=== Begin Enclosure ===

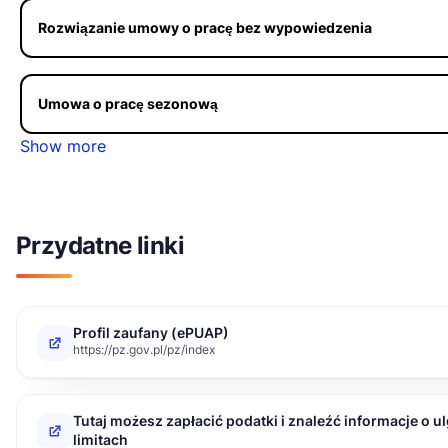
Rozwiązanie umowy o pracę bez wypowiedzenia
Umowa o pracę sezonową
Show more
Przydatne linki
Profil zaufany (ePUAP)
https://pz.gov.pl/pz/index
Tutaj możesz zapłacić podatki i znaleźć informacje o u
limitach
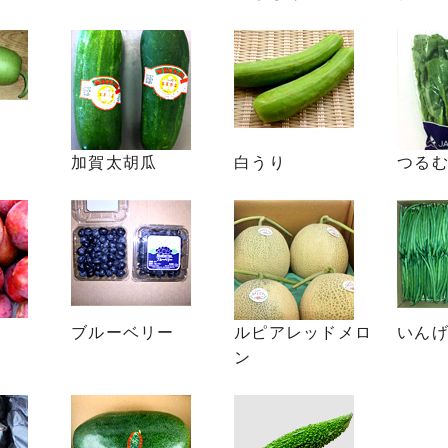
加賀太胡瓜
白うり
つる
ブルーベリー
ルピアレッドメロ
いん
ン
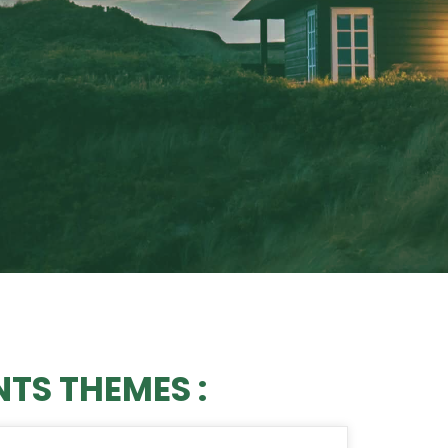
NTS THEMES :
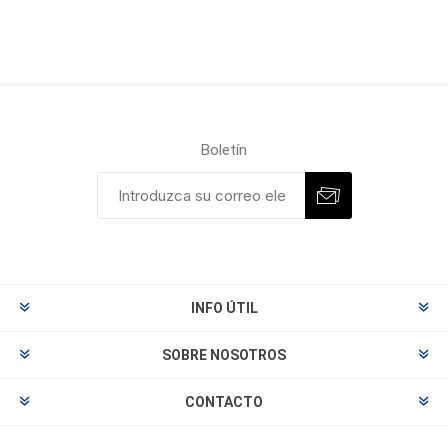
Boletín
INFO ÚTIL
SOBRE NOSOTROS
CONTACTO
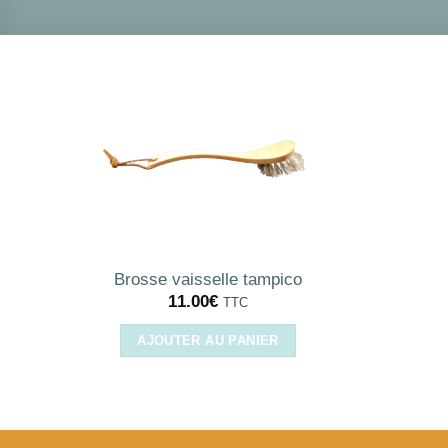
Brosse vaisselle tampico
11.00
€
TTC
AJOUTER AU PANIER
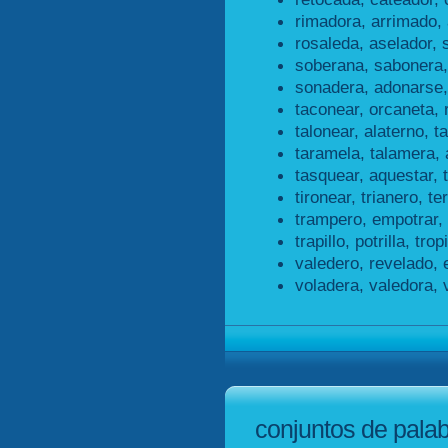
rimadora, arrimado,
rosaleda, aselador, 
soberana, sabonera,
sonadera, adonarse,
taconear, orcaneta, 
talonear, alaterno, t
taramela, talamera, 
tasquear, aquestar, 
tironear, trianero, te
trampero, empotrar,
trapillo, potrilla, tropi
valedero, revelado, 
voladera, valedora, 
conjuntos de pala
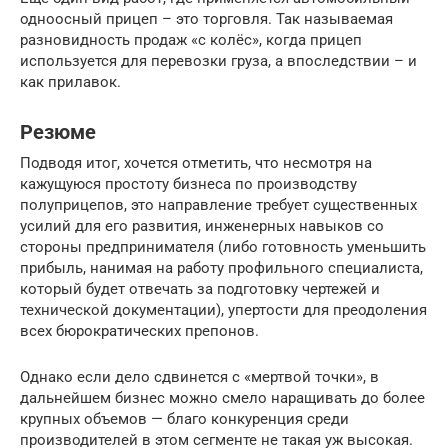
одноосный прицеп – это торговля. Так называемая
разновидность продаж «с колёс», когда прицеп
используется для перевозки груза, а впоследствии – и
как прилавок.
Резюме
Подводя итог, хочется отметить, что несмотря на
кажущуюся простоту бизнеса по производству
полуприцепов, это направление требует существенных
усилий для его развития, инженерных навыков со
стороны предпринимателя (либо готовность уменьшить
прибыль, нанимая на работу профильного специалиста,
который будет отвечать за подготовку чертежей и
технической документации), упертости для преодоления
всех бюрократических препонов.
Однако если дело сдвинется с «мертвой точки», в
дальнейшем бизнес можно смело наращивать до более
крупных объемов — благо конкуренция среди
производителей в этом сегменте не такая уж высокая.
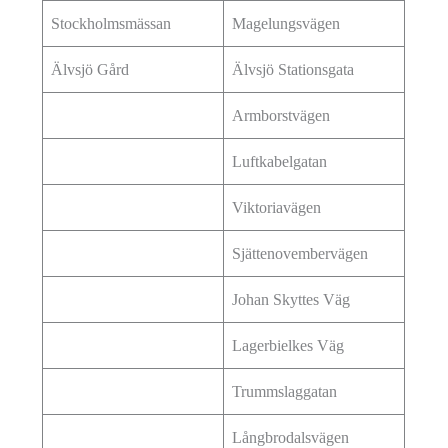
Stockholmsmässan
Magelungsvägen
Älvsjö Gård
Älvsjö Stationsgata
Armborstvägen
Luftkabelgatan
Viktoriavägen
Sjättenovembervägen
Johan Skyttes Väg
Lagerbielkes Väg
Trummslaggatan
Långbrodalsvägen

=== End Enclosure ===

» WHAT TO PRODUCE
Express every line of text in the data above as a JSON list of strings, one string per line, skipping blank lines and leaving out the pictures.

» REPLY TO THE TASK
[
  "Rozwiązanie umowy o pracę bez wypowiedzenia",
  "Umowa o pracę sezonową",
  "Show more",
  "Przydatne linki",
  "Profil zaufany (ePUAP)",
  "https://pz.gov.pl/pz/index",
  "Tutaj możesz zapłacić podatki i znaleźć informacje o u",
  "limitach",
  "加賀太胡瓜",
  "白うり",
  "つる",
  "ブルーベリー",
  "ルピアレッドメロ",
  "いん",
  "ン",
  "NTS THEMES :",
  "Boletín",
  "INFO ÚTIL",
  "SOBRE NOSOTROS",
  "CONTACTO",
  "Brosse vaisselle tampico",
  "11.00",
  "€",
  "TTC",
  "AJOUTER AU PANIER",
  "rimadora, arrimado,",
  "rosaleda, aselador, ",
  "soberana, sabonera,",
  "sonadera, adonarse,",
  "taconear, orcaneta, ",
  "talonear, alaterno, t",
  "taramela, talamera, ",
  "tasquear, aquestar, ",
  "tironear, trianero, te",
  "trampero, empotrar,",
  "trapillo, potrilla, tropi",
  "valedero, revelado, ",
  "voladera, valedora, ",
  "conjuntos de pala",
  "одноосный прицеп – это торговля. Так называемая",
  "разновидность продаж «с колёс», когда прицеп",
  "используется для перевозки груза, а впоследствии – и",
  "как прилавок.",
  "Резюме",
  "Подводя итог, хочется отметить, что несмотря на",
  "кажущуюся простоту бизнеса по производству",
  "полуприцепов, это направление требует существенных",
  "усилий для его развития, инженерных навыков со",
  "стороны предпринимателя (либо готовность уменьшить",
  "прибыль, нанимая на работу профильного специалиста,",
  "который будет отвечать за подготовку чертежей и",
  "технической документации), упертости для преодоления",
  "всех бюрократических препонов.",
  "Однако если дело сдвинется с «мертвой точки», в",
  "дальнейшем бизнес можно смело наращивать до более",
  "крупных объемов — благо конкуренция среди",
  "производителей в этом сегменте не такая уж высокая.",
  "Stockholmsmässan",
  "Magelungsvägen",
  "Älvsjö Gård",
  "Älvsjö Stationsgata",
  "Armborstvägen",
  "Luftkabelgatan",
  "Viktoriavägen",
  "Sjättenovembervägen",
  "Johan Skyttes Väg",
  "Lagerbielkes Väg",
  "Trummslaggatan",
  "Långbrodalsvägen"
]